Mitigating model pathologies

The authors propose to use entropy based regularization to mitigate the model pathologies. The goal here is to fine tune an existing model to increase maximum likelihood for original examples and also to reduce the entropy on the reduced examples.


Human accuracy drops significantly when they are asked to judge reduced inputs but the neural models retain their performance. The authors state that the neural models are overfitting and as a result are overconfident of their predictions. This behaviour makes confidence an unreliable metric to judge a neural models predictions. Also, the models tend to retain their prediction performance until the input representation sees a shift in its heatmap and even a slight shift in the heatmap can significantly affect the model output. This explains how models remain confident on their prediction on reduced inputs. Post regularization, human accuracy increases in reduced examples and alongside that the crowd workers find newly generated random examples more preferable than the reduced ones they saw earlier.

Conclusion and Critical Reflection

In this paper, the authors have proposed a method which is akin to adversarial methods but use entropy based regularization to set on a different objective.

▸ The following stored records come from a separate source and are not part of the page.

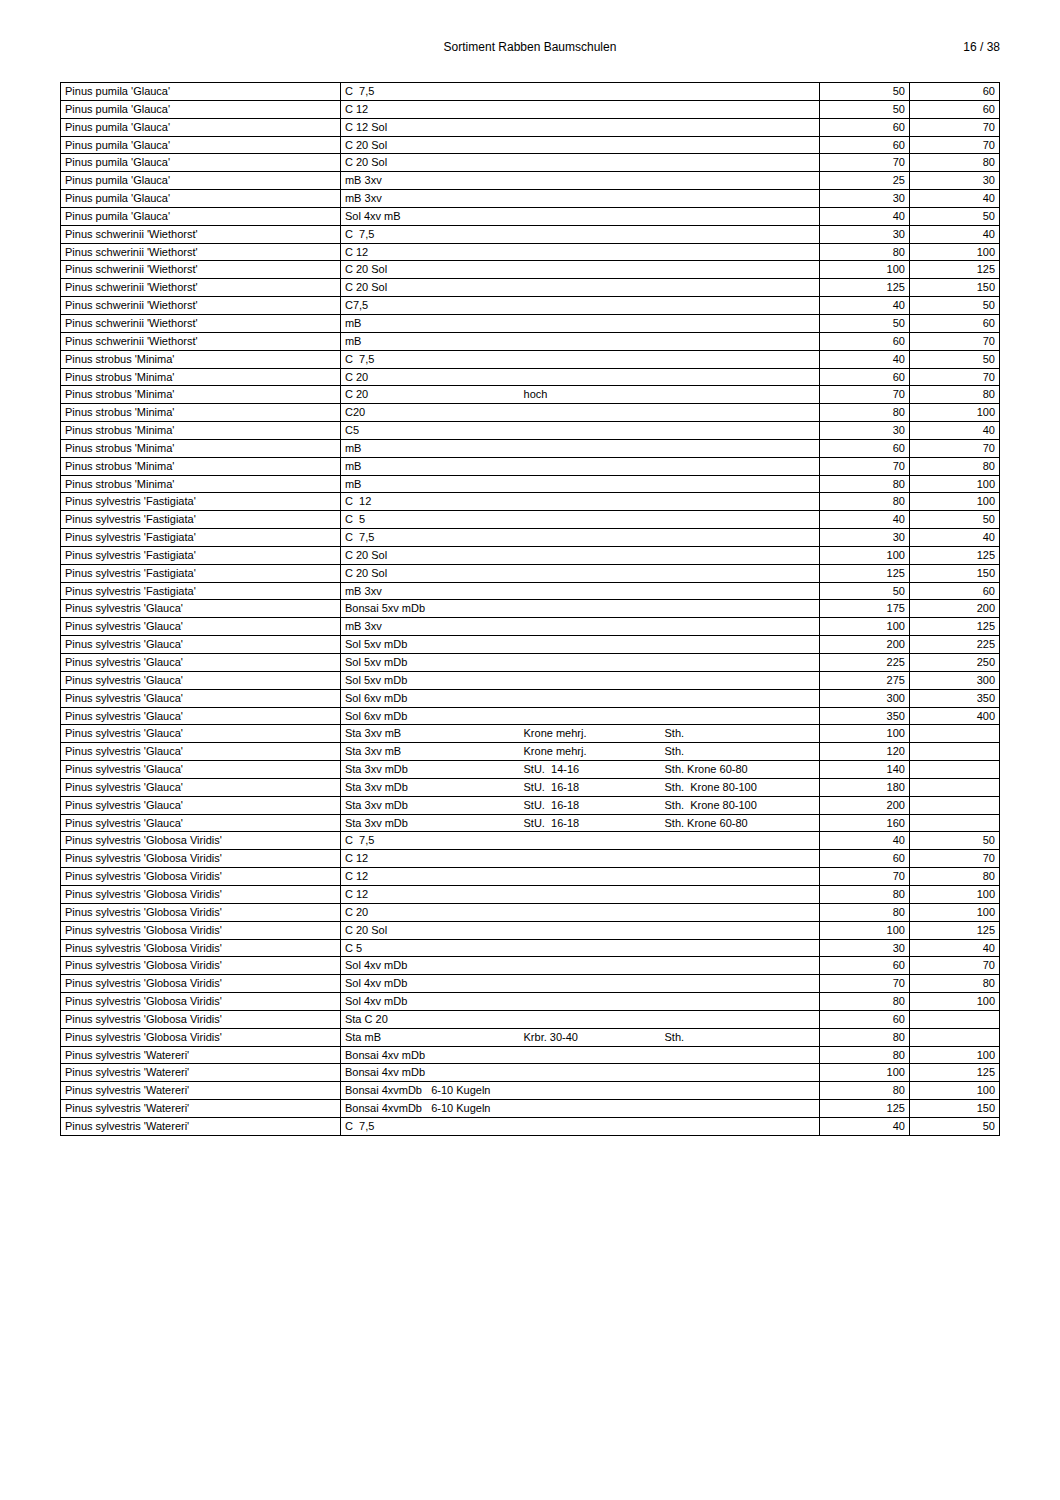Sortiment Rabben Baumschulen
16 / 38
| Pinus pumila 'Glauca' | C 7,5 | 50 | 60 |
| Pinus pumila 'Glauca' | C 12 | 50 | 60 |
| Pinus pumila 'Glauca' | C 12 Sol | 60 | 70 |
| Pinus pumila 'Glauca' | C 20 Sol | 60 | 70 |
| Pinus pumila 'Glauca' | C 20 Sol | 70 | 80 |
| Pinus pumila 'Glauca' | mB 3xv | 25 | 30 |
| Pinus pumila 'Glauca' | mB 3xv | 30 | 40 |
| Pinus pumila 'Glauca' | Sol 4xv mB | 40 | 50 |
| Pinus schwerinii 'Wiethorst' | C 7,5 | 30 | 40 |
| Pinus schwerinii 'Wiethorst' | C 12 | 80 | 100 |
| Pinus schwerinii 'Wiethorst' | C 20 Sol | 100 | 125 |
| Pinus schwerinii 'Wiethorst' | C 20 Sol | 125 | 150 |
| Pinus schwerinii 'Wiethorst' | C7,5 | 40 | 50 |
| Pinus schwerinii 'Wiethorst' | mB | 50 | 60 |
| Pinus schwerinii 'Wiethorst' | mB | 60 | 70 |
| Pinus strobus 'Minima' | C 7,5 | 40 | 50 |
| Pinus strobus 'Minima' | C 20 | 60 | 70 |
| Pinus strobus 'Minima' | C 20 hoch | 70 | 80 |
| Pinus strobus 'Minima' | C20 | 80 | 100 |
| Pinus strobus 'Minima' | C5 | 30 | 40 |
| Pinus strobus 'Minima' | mB | 60 | 70 |
| Pinus strobus 'Minima' | mB | 70 | 80 |
| Pinus strobus 'Minima' | mB | 80 | 100 |
| Pinus sylvestris 'Fastigiata' | C 12 | 80 | 100 |
| Pinus sylvestris 'Fastigiata' | C 5 | 40 | 50 |
| Pinus sylvestris 'Fastigiata' | C 7,5 | 30 | 40 |
| Pinus sylvestris 'Fastigiata' | C 20 Sol | 100 | 125 |
| Pinus sylvestris 'Fastigiata' | C 20 Sol | 125 | 150 |
| Pinus sylvestris 'Fastigiata' | mB 3xv | 50 | 60 |
| Pinus sylvestris 'Glauca' | Bonsai 5xv mDb | 175 | 200 |
| Pinus sylvestris 'Glauca' | mB 3xv | 100 | 125 |
| Pinus sylvestris 'Glauca' | Sol 5xv mDb | 200 | 225 |
| Pinus sylvestris 'Glauca' | Sol 5xv mDb | 225 | 250 |
| Pinus sylvestris 'Glauca' | Sol 5xv mDb | 275 | 300 |
| Pinus sylvestris 'Glauca' | Sol 6xv mDb | 300 | 350 |
| Pinus sylvestris 'Glauca' | Sol 6xv mDb | 350 | 400 |
| Pinus sylvestris 'Glauca' | Sta 3xv mB Krone mehrj. Sth. | 100 | |
| Pinus sylvestris 'Glauca' | Sta 3xv mB Krone mehrj. Sth. | 120 | |
| Pinus sylvestris 'Glauca' | Sta 3xv mDb StU. 14-16 Sth. Krone 60-80 | 140 | |
| Pinus sylvestris 'Glauca' | Sta 3xv mDb StU. 16-18 Sth. Krone 80-100 | 180 | |
| Pinus sylvestris 'Glauca' | Sta 3xv mDb StU. 16-18 Sth. Krone 80-100 | 200 | |
| Pinus sylvestris 'Glauca' | Sta 3xv mDb StU. 16-18 Sth. Krone 60-80 | 160 | |
| Pinus sylvestris 'Globosa Viridis' | C 7,5 | 40 | 50 |
| Pinus sylvestris 'Globosa Viridis' | C 12 | 60 | 70 |
| Pinus sylvestris 'Globosa Viridis' | C 12 | 70 | 80 |
| Pinus sylvestris 'Globosa Viridis' | C 12 | 80 | 100 |
| Pinus sylvestris 'Globosa Viridis' | C 20 | 80 | 100 |
| Pinus sylvestris 'Globosa Viridis' | C 20 Sol | 100 | 125 |
| Pinus sylvestris 'Globosa Viridis' | C 5 | 30 | 40 |
| Pinus sylvestris 'Globosa Viridis' | Sol 4xv mDb | 60 | 70 |
| Pinus sylvestris 'Globosa Viridis' | Sol 4xv mDb | 70 | 80 |
| Pinus sylvestris 'Globosa Viridis' | Sol 4xv mDb | 80 | 100 |
| Pinus sylvestris 'Globosa Viridis' | Sta C 20 | 60 | |
| Pinus sylvestris 'Globosa Viridis' | Sta mB Krbr. 30-40 Sth. | 80 | |
| Pinus sylvestris 'Watereri' | Bonsai 4xv mDb | 80 | 100 |
| Pinus sylvestris 'Watereri' | Bonsai 4xv mDb | 100 | 125 |
| Pinus sylvestris 'Watereri' | Bonsai 4xvmDb 6-10 Kugeln | 80 | 100 |
| Pinus sylvestris 'Watereri' | Bonsai 4xvmDb 6-10 Kugeln | 125 | 150 |
| Pinus sylvestris 'Watereri' | C 7,5 | 40 | 50 |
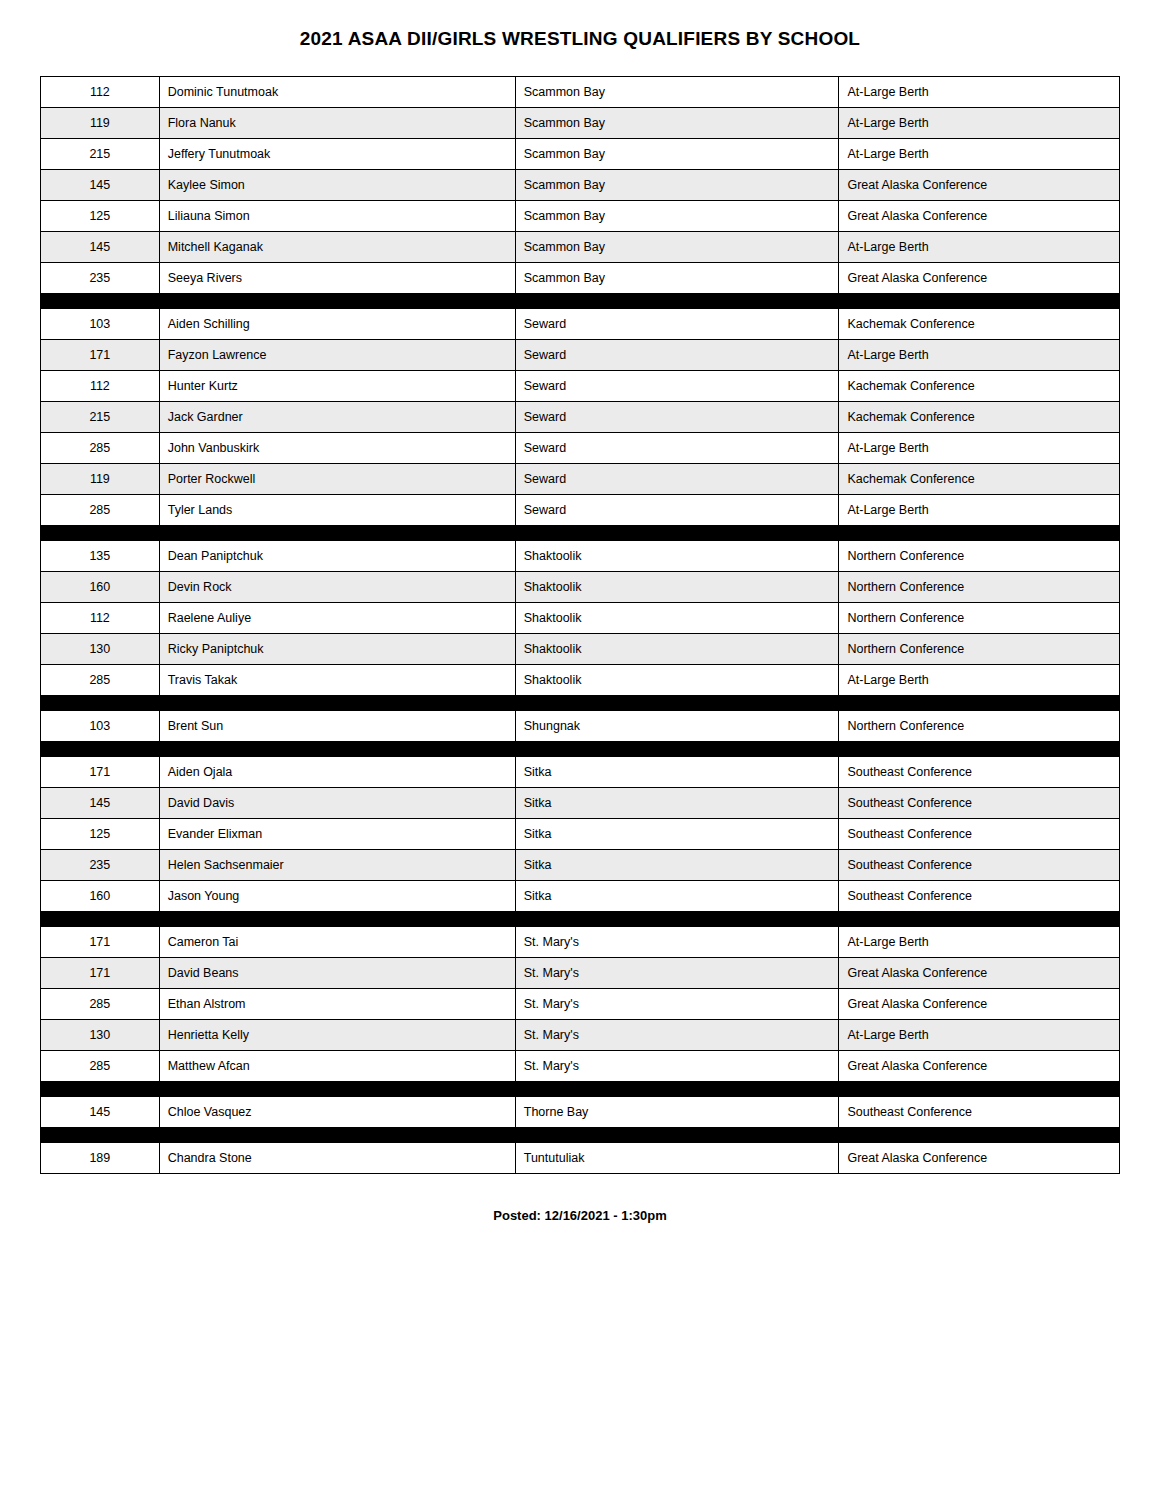2021 ASAA DII/Girls Wrestling Qualifiers by School
| 112 | Dominic Tunutmoak | Scammon Bay | At-Large Berth |
| 119 | Flora Nanuk | Scammon Bay | At-Large Berth |
| 215 | Jeffery Tunutmoak | Scammon Bay | At-Large Berth |
| 145 | Kaylee Simon | Scammon Bay | Great Alaska Conference |
| 125 | Liliauna Simon | Scammon Bay | Great Alaska Conference |
| 145 | Mitchell Kaganak | Scammon Bay | At-Large Berth |
| 235 | Seeya Rivers | Scammon Bay | Great Alaska Conference |
| 103 | Aiden Schilling | Seward | Kachemak Conference |
| 171 | Fayzon Lawrence | Seward | At-Large Berth |
| 112 | Hunter Kurtz | Seward | Kachemak Conference |
| 215 | Jack Gardner | Seward | Kachemak Conference |
| 285 | John Vanbuskirk | Seward | At-Large Berth |
| 119 | Porter Rockwell | Seward | Kachemak Conference |
| 285 | Tyler Lands | Seward | At-Large Berth |
| 135 | Dean Paniptchuk | Shaktoolik | Northern Conference |
| 160 | Devin Rock | Shaktoolik | Northern Conference |
| 112 | Raelene Auliye | Shaktoolik | Northern Conference |
| 130 | Ricky Paniptchuk | Shaktoolik | Northern Conference |
| 285 | Travis Takak | Shaktoolik | At-Large Berth |
| 103 | Brent Sun | Shungnak | Northern Conference |
| 171 | Aiden Ojala | Sitka | Southeast Conference |
| 145 | David Davis | Sitka | Southeast Conference |
| 125 | Evander Elixman | Sitka | Southeast Conference |
| 235 | Helen Sachsenmaier | Sitka | Southeast Conference |
| 160 | Jason Young | Sitka | Southeast Conference |
| 171 | Cameron Tai | St. Mary's | At-Large Berth |
| 171 | David Beans | St. Mary's | Great Alaska Conference |
| 285 | Ethan Alstrom | St. Mary's | Great Alaska Conference |
| 130 | Henrietta Kelly | St. Mary's | At-Large Berth |
| 285 | Matthew Afcan | St. Mary's | Great Alaska Conference |
| 145 | Chloe Vasquez | Thorne Bay | Southeast Conference |
| 189 | Chandra Stone | Tuntutuliak | Great Alaska Conference |
Posted: 12/16/2021 - 1:30pm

Their work finds pathological behaviour in neural models and also proposes a method to mitigate the issue and also, reducing inputs to counter model overconfidence. Alongside these the authors show that confidence can not be a good measure of model prediction.

However, they do not provide any concrete information on the baseline model. Also, while discussing the results of their proposed regularization approach they fail to provide a clarification on why their regularization improved human accuracy or the necessity of the process. Since they had used randomly generated examples in that stage, the improved accuracy could have been a result of the randomness as well. On top of this, they provide no figures on how many randomly generated examples were there or how many were used in the they vs. Random experiment.